[Document images with source code]
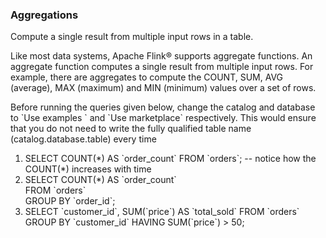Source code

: ### Aggregations
Compute a single result from multiple input rows in a table.

Like most data systems, Apache Flink® supports aggregate functions. 
An aggregate function computes a single result from multiple input rows. 
For example, there are aggregates to compute the COUNT, SUM, AVG (average), MAX (maximum) and MIN (minimum) values over a set of rows.

Before running the queries given below, change the catalog and database to \`Use examples \` and \`Use marketplace\` respectively.
This would ensure that you do not need to write the fully qualified table name (catalog.database.table) every time

1. SELECT COUNT(\*) AS \`order_count\` FROM \`orders\`; -- notice how the COUNT(*) increases with time
2. SELECT COUNT(\*) AS \`order_count\` \
   FROM \`orders\` \
   GROUP BY \`order_id\`;
3. SELECT \`customer_id\`, SUM(\`price\`) AS \`total_sold\`
   FROM \`orders\`
   GROUP BY \`customer_id\`
   HAVING SUM(\`price\`) > 50;
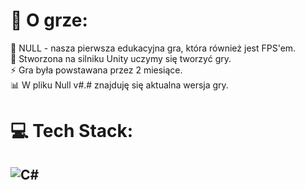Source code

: # 💫 O grze:
🔭 NULL - nasza pierwsza edukacyjna gra, która również jest FPS'em.<br>🌱 Stworzona na silniku Unity uczymy się tworzyć gry.<br>⚡ Gra była powstawana przez 2 miesiące.<br>
📊 W pliku Null v#.# znajduję się aktualna wersja gry.


# 💻 Tech Stack:
![C#](https://img.shields.io/badge/c%23-%23239120.svg?style=for-the-badge&logo=c-sharp&logoColor=white)
---

<!-- Proudly created with GPRM ( https://gprm.itsvg.in ) -->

§ Assignment: Search the entries for the word "database" and copy every line that has it.

§ Written solution:
Before running the queries given below, change the catalog and database to \`Use examples \` and \`Use marketplace\` respectively.
This would ensure that you do not need to write the fully qualified table name (catalog.database.table) every time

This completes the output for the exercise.